### [EXERCISE DETAILS]
Instruction for the entries that follow: retype exactly the lines from the line with "Vietnam Report unveils" to the line with "06/08/2026 09:39", both included, and omit all others.

### [DATASET CONTENT]
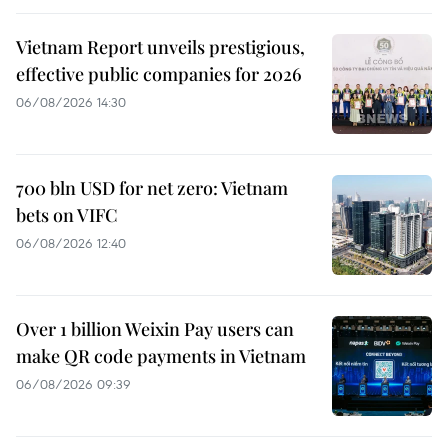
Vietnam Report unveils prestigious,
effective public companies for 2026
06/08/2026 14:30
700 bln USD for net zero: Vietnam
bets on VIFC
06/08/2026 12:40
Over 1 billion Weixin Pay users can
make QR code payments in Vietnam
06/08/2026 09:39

* * *

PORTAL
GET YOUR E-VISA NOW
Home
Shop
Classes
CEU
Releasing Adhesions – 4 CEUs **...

---

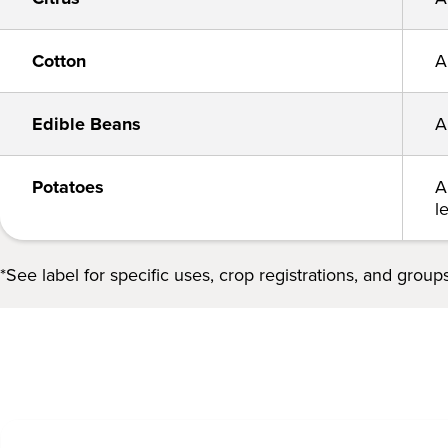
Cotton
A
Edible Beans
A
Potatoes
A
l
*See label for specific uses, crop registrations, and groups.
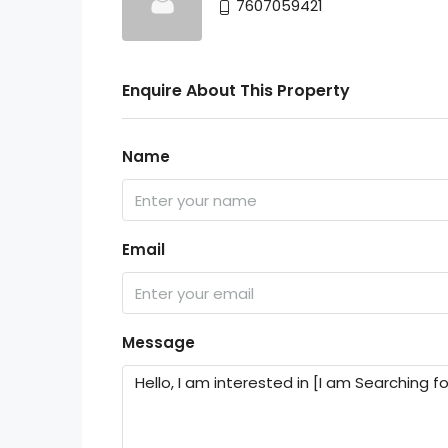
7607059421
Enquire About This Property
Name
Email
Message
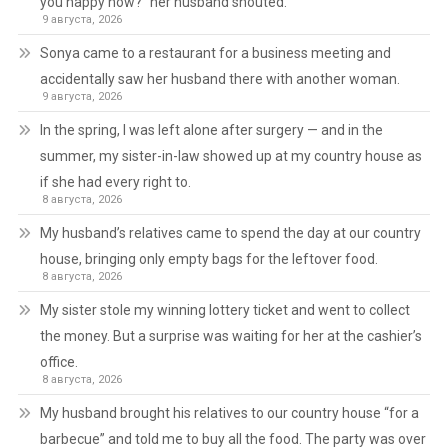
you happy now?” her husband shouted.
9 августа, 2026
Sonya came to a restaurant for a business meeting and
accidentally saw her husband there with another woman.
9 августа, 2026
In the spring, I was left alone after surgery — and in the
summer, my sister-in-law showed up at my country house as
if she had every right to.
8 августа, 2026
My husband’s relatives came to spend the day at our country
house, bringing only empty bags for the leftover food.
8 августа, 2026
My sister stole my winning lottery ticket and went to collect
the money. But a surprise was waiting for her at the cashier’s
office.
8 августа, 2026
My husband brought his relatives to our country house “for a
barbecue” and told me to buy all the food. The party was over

### [EXERCISE SOLUTION]
Vietnam Report unveils prestigious,
effective public companies for 2026
06/08/2026 14:30
700 bln USD for net zero: Vietnam
bets on VIFC
06/08/2026 12:40
Over 1 billion Weixin Pay users can
make QR code payments in Vietnam
06/08/2026 09:39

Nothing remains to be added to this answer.